Back of them, a while later, they heard a sudden rumble, as their former prison space collapsed. York stopped, facing Vera.
“Quick!” he said, in inspiration. “Will your broadcast thoughts blank. Let the Three Eternals think we died!”
For an hour they remained quiet. They could feel the strange mental probe darting about their closed minds—the Three Eternals trying to discover some mental sign of life from their recent prisoners. York cautioned Vera to hold out, even when the tunnel back of them progressively collapsed.

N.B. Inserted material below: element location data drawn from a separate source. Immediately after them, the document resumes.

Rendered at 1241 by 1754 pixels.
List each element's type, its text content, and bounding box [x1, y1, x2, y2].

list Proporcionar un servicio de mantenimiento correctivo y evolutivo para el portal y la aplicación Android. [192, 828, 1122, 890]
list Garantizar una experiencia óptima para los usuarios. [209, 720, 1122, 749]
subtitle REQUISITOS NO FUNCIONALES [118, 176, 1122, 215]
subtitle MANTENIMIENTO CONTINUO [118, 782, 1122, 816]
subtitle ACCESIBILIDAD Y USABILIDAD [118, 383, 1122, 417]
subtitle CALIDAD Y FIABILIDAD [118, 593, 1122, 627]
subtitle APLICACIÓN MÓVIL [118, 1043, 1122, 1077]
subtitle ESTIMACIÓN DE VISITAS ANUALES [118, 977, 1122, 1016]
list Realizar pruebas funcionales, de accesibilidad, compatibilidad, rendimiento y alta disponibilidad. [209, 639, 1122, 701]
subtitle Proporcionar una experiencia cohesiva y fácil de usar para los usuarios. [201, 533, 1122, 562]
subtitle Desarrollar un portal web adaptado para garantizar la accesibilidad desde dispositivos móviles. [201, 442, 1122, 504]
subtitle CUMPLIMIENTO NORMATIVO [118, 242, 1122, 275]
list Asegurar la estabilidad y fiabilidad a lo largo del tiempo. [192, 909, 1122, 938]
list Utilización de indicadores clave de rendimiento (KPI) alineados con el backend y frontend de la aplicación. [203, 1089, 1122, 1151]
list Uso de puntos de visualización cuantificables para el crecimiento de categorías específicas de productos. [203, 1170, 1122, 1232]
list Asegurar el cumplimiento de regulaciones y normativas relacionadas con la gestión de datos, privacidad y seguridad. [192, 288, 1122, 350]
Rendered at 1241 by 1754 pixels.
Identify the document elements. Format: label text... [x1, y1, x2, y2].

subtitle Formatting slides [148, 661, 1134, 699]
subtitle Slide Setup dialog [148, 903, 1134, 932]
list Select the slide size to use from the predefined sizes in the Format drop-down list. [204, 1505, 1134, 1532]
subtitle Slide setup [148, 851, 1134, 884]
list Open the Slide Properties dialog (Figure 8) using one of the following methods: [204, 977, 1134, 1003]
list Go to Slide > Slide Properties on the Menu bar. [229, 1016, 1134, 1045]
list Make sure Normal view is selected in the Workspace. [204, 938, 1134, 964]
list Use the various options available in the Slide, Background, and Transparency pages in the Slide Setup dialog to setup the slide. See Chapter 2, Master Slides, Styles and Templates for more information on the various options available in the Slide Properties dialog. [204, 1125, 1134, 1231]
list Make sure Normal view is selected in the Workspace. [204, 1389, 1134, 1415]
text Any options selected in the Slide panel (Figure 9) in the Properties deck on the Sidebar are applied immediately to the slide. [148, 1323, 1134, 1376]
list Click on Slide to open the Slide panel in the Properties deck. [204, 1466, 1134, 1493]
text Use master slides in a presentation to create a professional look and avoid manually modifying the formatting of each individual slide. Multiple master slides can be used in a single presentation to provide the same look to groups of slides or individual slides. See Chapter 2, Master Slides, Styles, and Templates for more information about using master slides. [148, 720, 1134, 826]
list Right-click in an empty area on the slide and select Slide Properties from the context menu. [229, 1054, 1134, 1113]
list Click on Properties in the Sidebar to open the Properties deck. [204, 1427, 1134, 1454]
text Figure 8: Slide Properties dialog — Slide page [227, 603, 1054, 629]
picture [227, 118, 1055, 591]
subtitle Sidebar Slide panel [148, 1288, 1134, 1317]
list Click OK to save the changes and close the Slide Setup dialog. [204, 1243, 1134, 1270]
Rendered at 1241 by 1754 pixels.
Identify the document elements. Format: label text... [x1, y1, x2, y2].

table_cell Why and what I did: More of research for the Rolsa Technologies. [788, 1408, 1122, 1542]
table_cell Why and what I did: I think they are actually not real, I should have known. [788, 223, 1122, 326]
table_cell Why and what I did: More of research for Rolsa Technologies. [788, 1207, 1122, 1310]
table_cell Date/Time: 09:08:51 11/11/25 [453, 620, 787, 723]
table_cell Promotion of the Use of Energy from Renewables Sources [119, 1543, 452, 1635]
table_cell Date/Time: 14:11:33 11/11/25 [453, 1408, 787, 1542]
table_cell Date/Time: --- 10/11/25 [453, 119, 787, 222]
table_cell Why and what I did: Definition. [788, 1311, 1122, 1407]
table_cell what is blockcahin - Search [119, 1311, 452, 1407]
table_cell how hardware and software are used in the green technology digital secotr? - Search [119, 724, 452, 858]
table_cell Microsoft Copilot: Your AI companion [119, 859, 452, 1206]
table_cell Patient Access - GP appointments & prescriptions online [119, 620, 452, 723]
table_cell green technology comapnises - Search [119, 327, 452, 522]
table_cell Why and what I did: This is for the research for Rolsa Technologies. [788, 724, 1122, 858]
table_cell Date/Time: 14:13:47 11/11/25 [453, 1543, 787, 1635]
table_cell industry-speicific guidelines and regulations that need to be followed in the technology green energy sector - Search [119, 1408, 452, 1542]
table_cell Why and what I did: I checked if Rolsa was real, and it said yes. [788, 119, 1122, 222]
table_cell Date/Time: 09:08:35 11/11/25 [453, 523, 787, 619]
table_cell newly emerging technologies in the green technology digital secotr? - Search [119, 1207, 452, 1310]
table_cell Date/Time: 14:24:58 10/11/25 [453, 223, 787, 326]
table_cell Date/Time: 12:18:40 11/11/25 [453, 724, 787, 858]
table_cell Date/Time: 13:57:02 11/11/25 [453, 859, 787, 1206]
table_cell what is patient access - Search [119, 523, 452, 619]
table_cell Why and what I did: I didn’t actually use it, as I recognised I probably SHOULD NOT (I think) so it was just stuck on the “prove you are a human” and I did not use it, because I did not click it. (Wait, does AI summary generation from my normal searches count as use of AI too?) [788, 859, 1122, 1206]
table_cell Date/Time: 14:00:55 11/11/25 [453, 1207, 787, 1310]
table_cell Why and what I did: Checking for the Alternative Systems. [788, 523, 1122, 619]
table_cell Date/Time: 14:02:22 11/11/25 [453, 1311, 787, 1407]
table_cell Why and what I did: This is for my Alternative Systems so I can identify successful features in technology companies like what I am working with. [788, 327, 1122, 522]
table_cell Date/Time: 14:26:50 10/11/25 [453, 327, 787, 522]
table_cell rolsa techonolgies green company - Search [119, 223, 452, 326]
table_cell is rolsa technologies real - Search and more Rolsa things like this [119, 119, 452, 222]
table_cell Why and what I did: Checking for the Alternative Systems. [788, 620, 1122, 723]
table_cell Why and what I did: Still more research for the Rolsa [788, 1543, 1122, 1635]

At last the psychic finger left. The Eternals were convinced of their deaths!
7
HOPEFUL now of true escape, York forged ahead. His mental chisel, powered by mighty demons of energy, forced the creaking, groaning rock aside, against blind, brute gravity. When his mind began to reel, drained of energy he transferred his brain wave concentrator into Vera’s ear. Her progress in forming the tunnel was little slower than his.
Later, when food and water became necessity, York commanded these. Water dripped from the rock overhead, into their mouths. Food, though a more stubborn problem, was solved when York dug up from memory the exact chemical formulae of starches, proteins and sugars, which he had determined as an esoteric research, centuries before. At command, the pliant rock molecules gathered into globules of the nutritious compounds and fell into their hands.